*** Opening DATASET ENTRIES ***

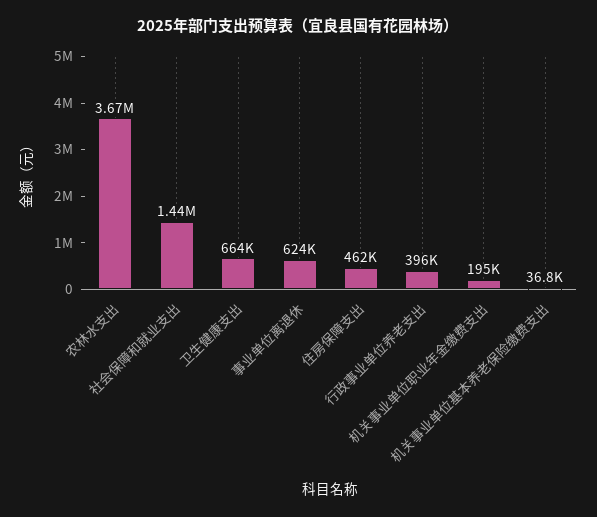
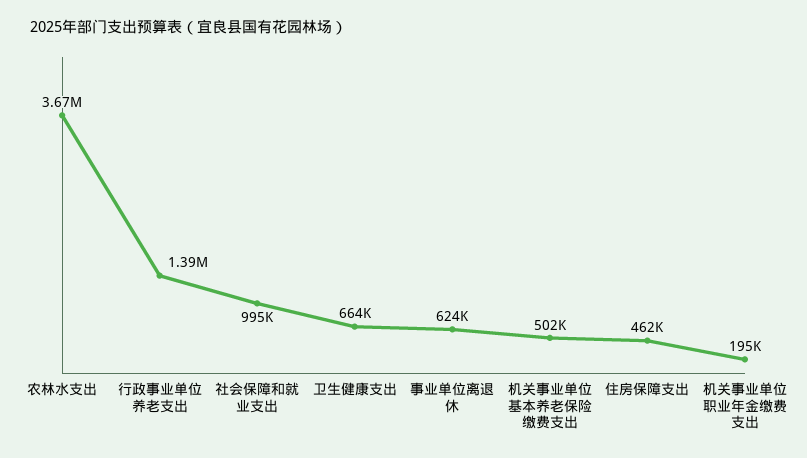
社会保障和就业支出: 1440000 -> 995000
行政事业单位养老支出: 396000 -> 1390000
机关事业单位基本养老保险缴费支出: 36800 -> 502000

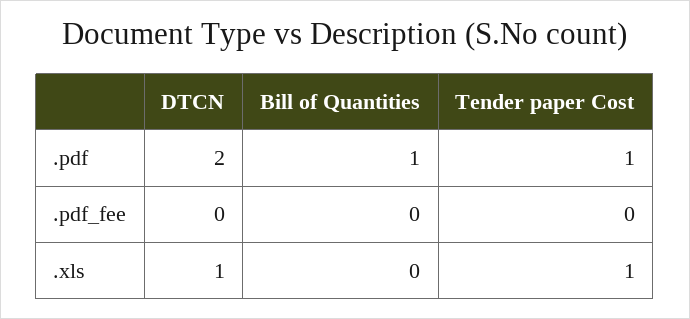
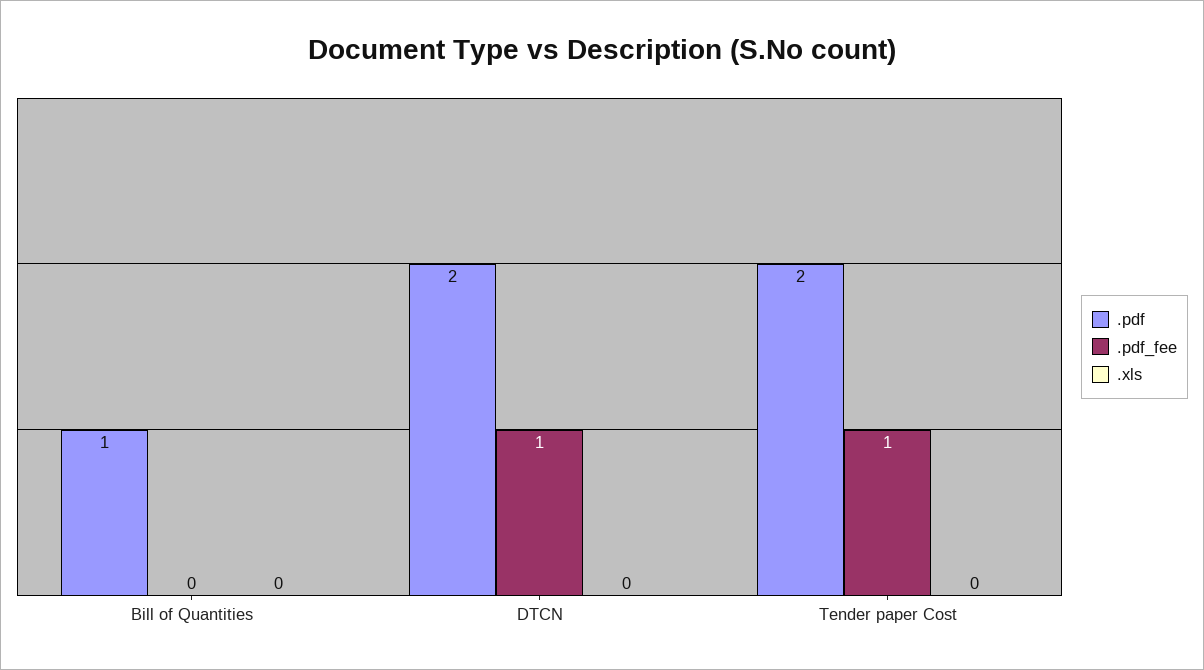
.pdf, Tender paper Cost: 1 -> 2
.pdf_fee, DTCN: 0 -> 1
.pdf_fee, Tender paper Cost: 0 -> 1
.xls, DTCN: 1 -> 0
.xls, Tender paper Cost: 1 -> 0

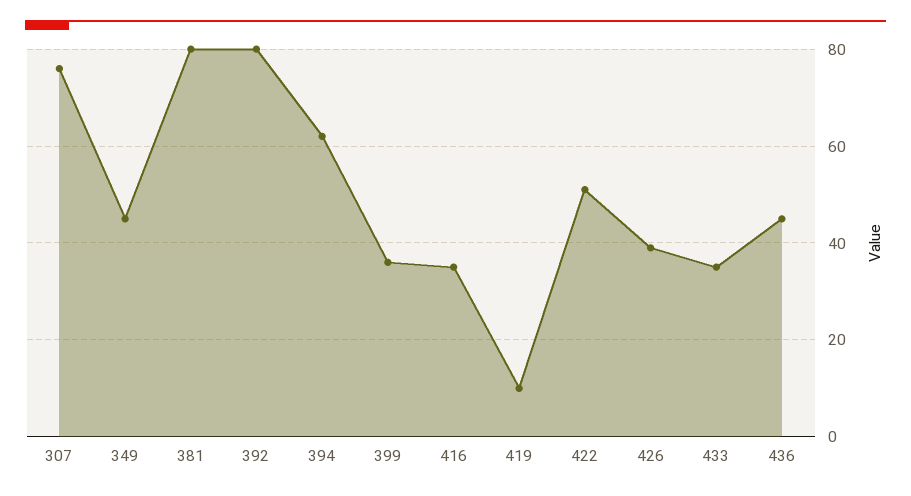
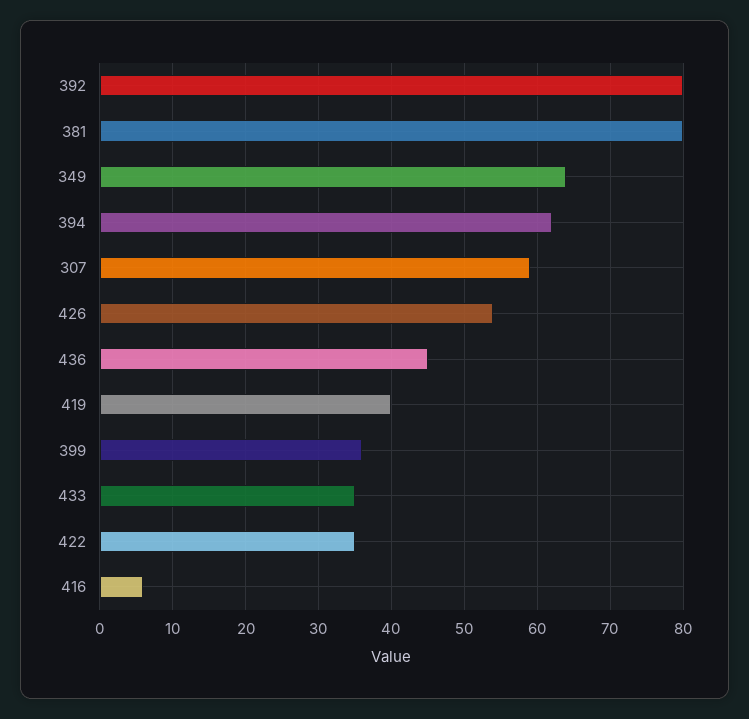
307: 75 -> 59
349: 45 -> 64
416: 35 -> 6
419: 10 -> 40
422: 50 -> 35
426: 40 -> 54

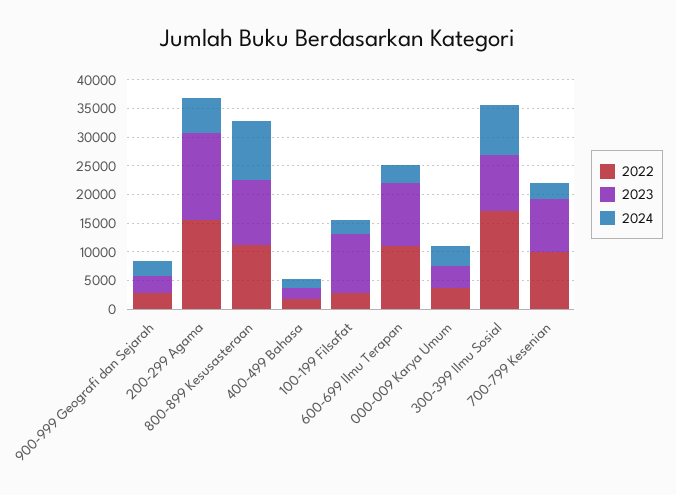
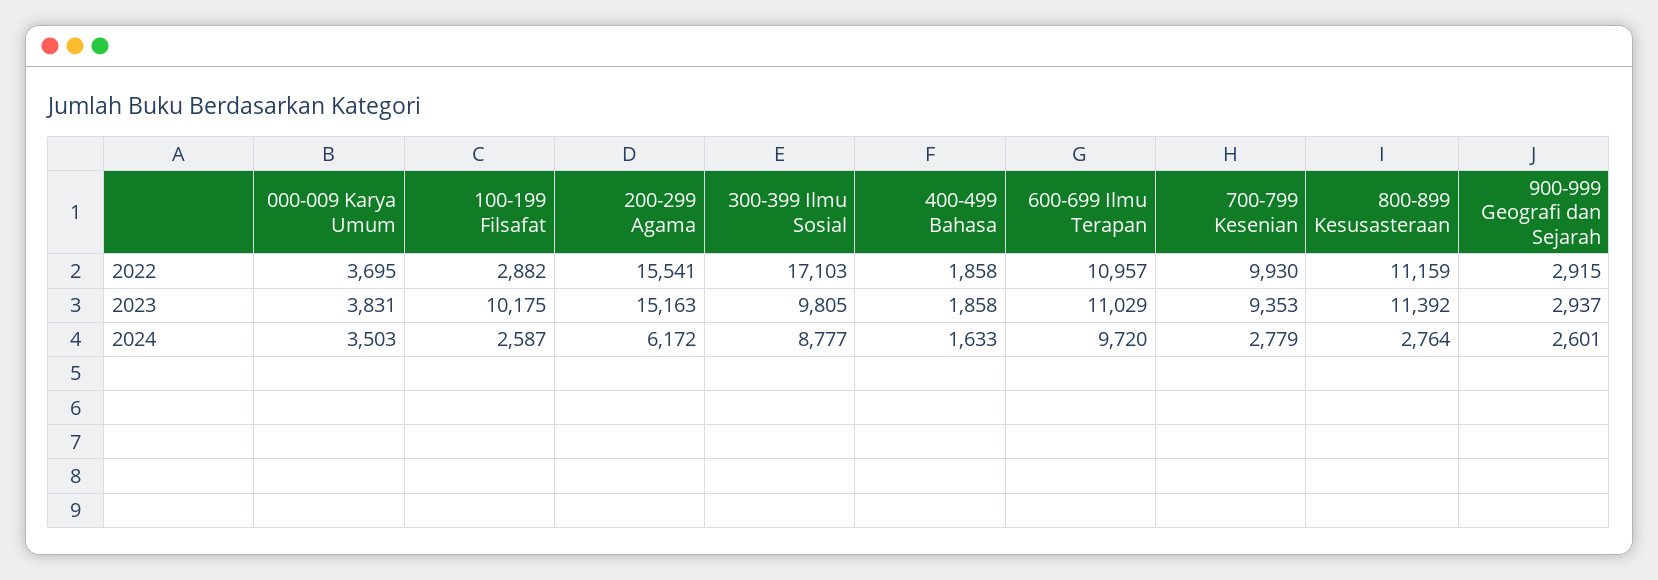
2024, 800-899 Kesusasteraan: 10000 -> 2764
2024, 600-699 Ilmu Terapan: 2500 -> 9720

*** Closing DATASET ENTRIES ***

> _YOUR OBJECTIVE_: Although the records contain pictures, the copy should consist of their text alone, reproduced exactly.

> _ANSWER SPACE_:
社会保障和就业支出: 1440000 -> 995000
行政事业单位养老支出: 396000 -> 1390000
机关事业单位基本养老保险缴费支出: 36800 -> 502000

.pdf, Tender paper Cost: 1 -> 2
.pdf_fee, DTCN: 0 -> 1
.pdf_fee, Tender paper Cost: 0 -> 1
.xls, DTCN: 1 -> 0
.xls, Tender paper Cost: 1 -> 0

307: 75 -> 59
349: 45 -> 64
416: 35 -> 6
419: 10 -> 40
422: 50 -> 35
426: 40 -> 54

2024, 800-899 Kesusasteraan: 10000 -> 2764
2024, 600-699 Ilmu Terapan: 2500 -> 9720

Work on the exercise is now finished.